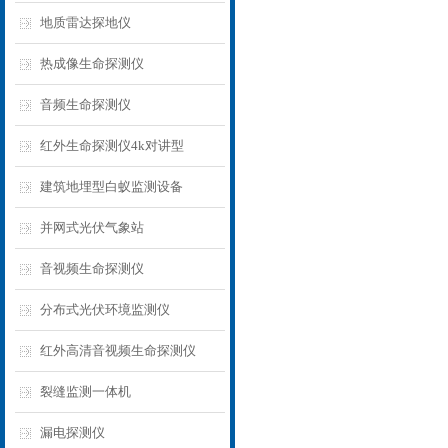
地质雷达探地仪
热成像生命探测仪
音频生命探测仪
红外生命探测仪4k对讲型
建筑地埋型白蚁监测设备
并网式光伏气象站
音视频生命探测仪
分布式光伏环境监测仪
红外高清音视频生命探测仪
裂缝监测一体机
漏电探测仪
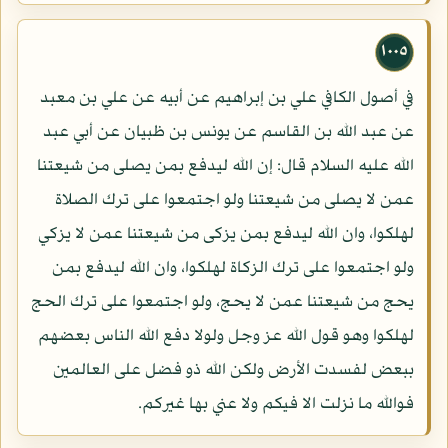
١٠٠٥
في أصول الكافي علي بن إبراهيم عن أبيه عن علي بن معبد
عن عبد الله بن القاسم عن يونس بن ظبيان عن أبي عبد
الله عليه السلام قال: إن الله ليدفع بمن يصلى من شيعتنا
عمن لا يصلى من شيعتنا ولو اجتمعوا على ترك الصلاة
لهلكوا، وان الله ليدفع بمن يزكى من شيعتنا عمن لا يزكي
ولو اجتمعوا على ترك الزكاة لهلكوا، وان الله ليدفع بمن
يحج من شيعتنا عمن لا يحج، ولو اجتمعوا على ترك الحج
لهلكوا وهو قول الله عز وجل ولولا دفع الله الناس بعضهم
ببعض لفسدت الأرض ولكن الله ذو فضل على العالمين
فوالله ما نزلت الا فيكم ولا عني بها غيركم.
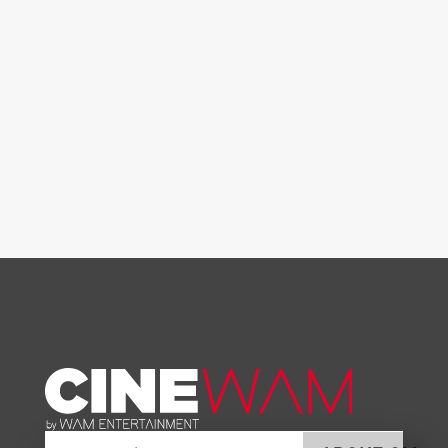
E-posta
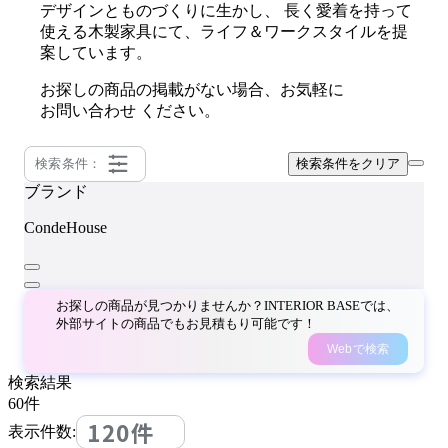
デザインとものづくりに生かし、 長く愛着を持って
使える木製家具にて、ライフ＆ワークスタイルを提
案しています。
お探しの商品の掲載がない場合、お気軽に
お問い合わせ
ください。
検索条件：
検索条件をクリア
ブランド
CondeHouse
お探しの商品が見つかりませんか？INTERIOR BASEでは、
外部サイトの商品でもお見積もり可能です！
Webで検索
検索結果
60
件
120件
表示件数:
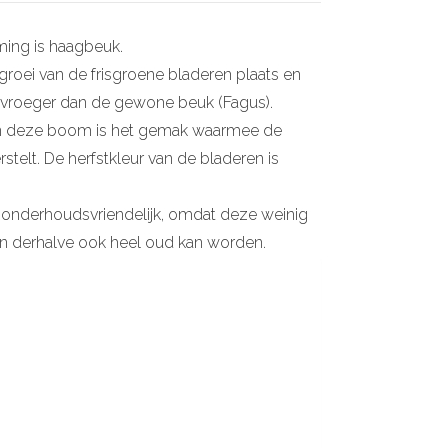
ing is haagbeuk.
tgroei van de frisgroene bladeren plaats en
 vroeger dan de gewone beuk (Fagus).
an deze boom is het gemak waarmee de
stelt. De herfstkleur van de bladeren is
 onderhoudsvriendelijk, omdat deze weinig
 en derhalve ook heel oud kan worden.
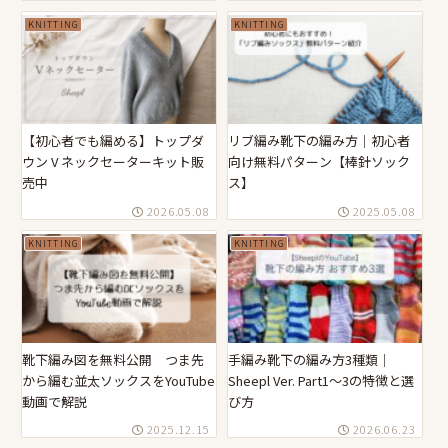
KNITTING
KNITTING
【初心者でも編める】トップダ
リブ編み靴下の編み方｜初心者
ウン V ネックセーターキット販
向け無料パターン【棒針ソック
売中
ス】
2026.05.08
2025.05.08
KNITTING
KNITTING
靴下編み図を無料公開 つま先
手編み靴下の編み方3種類｜
から編む並太ソックスをYouTube
Sheepl Ver. Part1〜3の特徴と選
動画で解説
び方
2025.12.15
2026.06.23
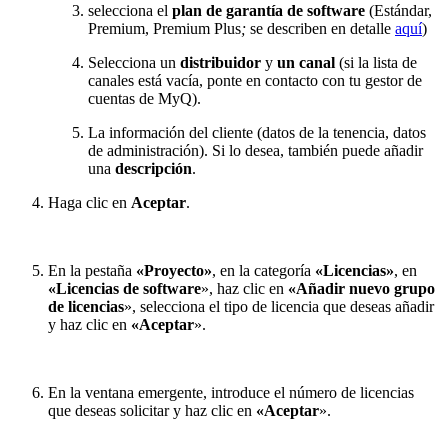
selecciona el
plan de garantía de software
(Estándar,
Premium, Premium Plus
;
se describen en detalle
aquí
)
Selecciona un
distribuidor
y
un canal
(si la lista de
canales está vacía, ponte en contacto con tu gestor de
cuentas de MyQ).
La información del cliente (datos de la tenencia, datos
de administración). Si lo desea, también puede añadir
una
descripción
.
Haga clic en
Aceptar
.
En la pestaña
«Proyecto»
, en la categoría
«Licencias»
, en
«Licencias de software
», haz clic en
«Añadir nuevo grupo
de licencias
», selecciona el tipo de licencia que deseas añadir
y haz clic en
«Aceptar
».
En la ventana emergente, introduce el número de licencias
que deseas solicitar y haz clic en
«Aceptar
».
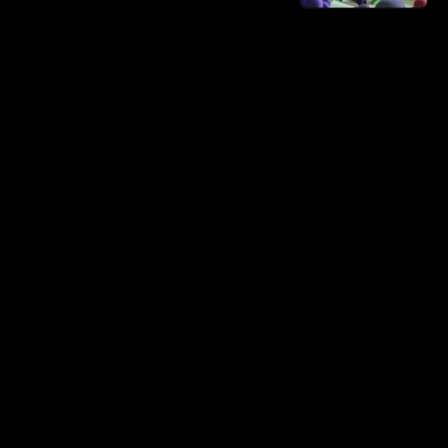
الخصوصية
|
DMCA
|
المساعدة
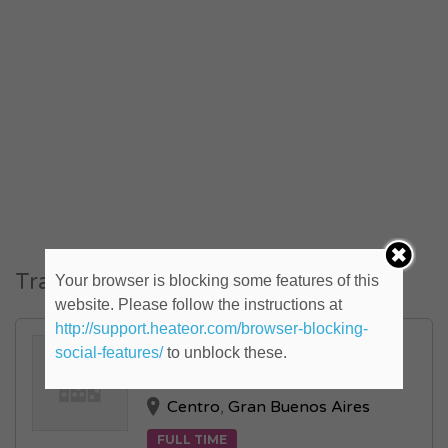
Trabajos similares
Your browser is blocking some features of this
website. Please follow the instructions at
http://support.heateor.com/browser-blocking-
Trabajo Independiente (ID:
social-features/
to unblock these.
818127)
Centro
,
Gran Buenos Aires
FULL TIME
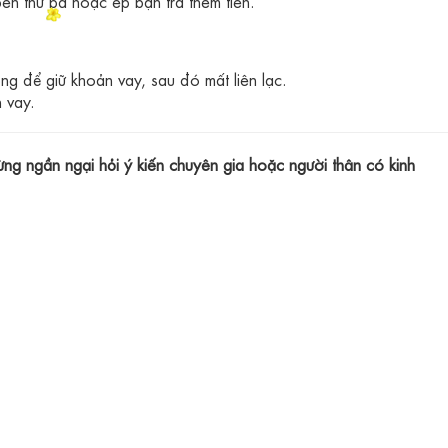
ên thứ ba hoặc ép bạn trả thêm tiền.
g để giữ khoản vay, sau đó mất liên lạc.
 vay.
ừng ngần ngại hỏi ý kiến chuyên gia hoặc người thân có kinh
+ + + + + + +
Reproduce every line of text from all the records above, keeping each one word for word and in its original order, but leave out the pictures.

**Response area**
地质雷达探地仪
热成像生命探测仪
音频生命探测仪
红外生命探测仪4k对讲型
建筑地埋型白蚁监测设备
并网式光伏气象站
音视频生命探测仪
分布式光伏环境监测仪
红外高清音视频生命探测仪
裂缝监测一体机
漏电探测仪
١٠٠٥
في أصول الكافي علي بن إبراهيم عن أبيه عن علي بن معبد
عن عبد الله بن القاسم عن يونس بن ظبيان عن أبي عبد
الله عليه السلام قال: إن الله ليدفع بمن يصلى من شيعتنا
عمن لا يصلى من شيعتنا ولو اجتمعوا على ترك الصلاة
لهلكوا، وان الله ليدفع بمن يزكى من شيعتنا عمن لا يزكي
ولو اجتمعوا على ترك الزكاة لهلكوا، وان الله ليدفع بمن
يحج من شيعتنا عمن لا يحج، ولو اجتمعوا على ترك الحج
لهلكوا وهو قول الله عز وجل ولولا دفع الله الناس بعضهم
ببعض لفسدت الأرض ولكن الله ذو فضل على العالمين
فوالله ما نزلت الا فيكم ولا عني بها غيركم.
E-posta
デザインとものづくりに生かし、 長く愛着を持って
使える木製家具にて、ライフ＆ワークスタイルを提
案しています。
お探しの商品の掲載がない場合、お気軽に
お問い合わせ
ください。
検索条件：
検索条件をクリア
ブランド
CondeHouse
お探しの商品が見つかりませんか？INTERIOR BASEでは、
外部サイトの商品でもお見積もり可能です！
Webで検索
検索結果
60
件
120件
表示件数:
ing is haagbeuk.
tgroei van de frisgroene bladeren plaats en
 vroeger dan de gewone beuk (Fagus).
an deze boom is het gemak waarmee de
stelt. De herfstkleur van de bladeren is
 onderhoudsvriendelijk, omdat deze weinig
 en derhalve ook heel oud kan worden.
KNITTING
KNITTING
【初心者でも編める】トップダ
リブ編み靴下の編み方｜初心者
ウン V ネックセーターキット販
向け無料パターン【棒針ソック
売中
ス】
2026.05.08
2025.05.08
KNITTING
KNITTING
靴下編み図を無料公開 つま先
手編み靴下の編み方3種類｜
から編む並太ソックスをYouTube
Sheepl Ver. Part1〜3の特徴と選
動画で解説
び方
2025.12.15
2026.06.23
selecciona el
plan de garantía de software
(Estándar,
Premium, Premium Plus
;
se describen en detalle
aquí
)
Selecciona un
distribuidor
y
un canal
(si la lista de
canales está vacía, ponte en contacto con tu gestor de
cuentas de MyQ).
La información del cliente (datos de la tenencia, datos
de administración). Si lo desea, también puede añadir
una
descripción
.
Haga clic en
Aceptar
.
En la pestaña
«Proyecto»
, en la categoría
«Licencias»
, en
«Licencias de software
», haz clic en
«Añadir nuevo grupo
de licencias
», selecciona el tipo de licencia que deseas añadir
y haz clic en
«Aceptar
».
En la ventana emergente, introduce el número de licencias
que deseas solicitar y haz clic en
«Aceptar
».
الخصوصية
|
DMCA
|
المساعدة
Trabajos similares
Your browser is blocking some features of this
website. Please follow the instructions at
http://support.heateor.com/browser-blocking-
Trabajo Independiente (ID:
social-features/
to unblock these.
818127)
Centro
,
Gran Buenos Aires
FULL TIME
ên thứ ba hoặc ép bạn trả thêm tiền.
g để giữ khoản vay, sau đó mất liên lạc.
 vay.
ừng ngần ngại hỏi ý kiến chuyên gia hoặc người thân có kinh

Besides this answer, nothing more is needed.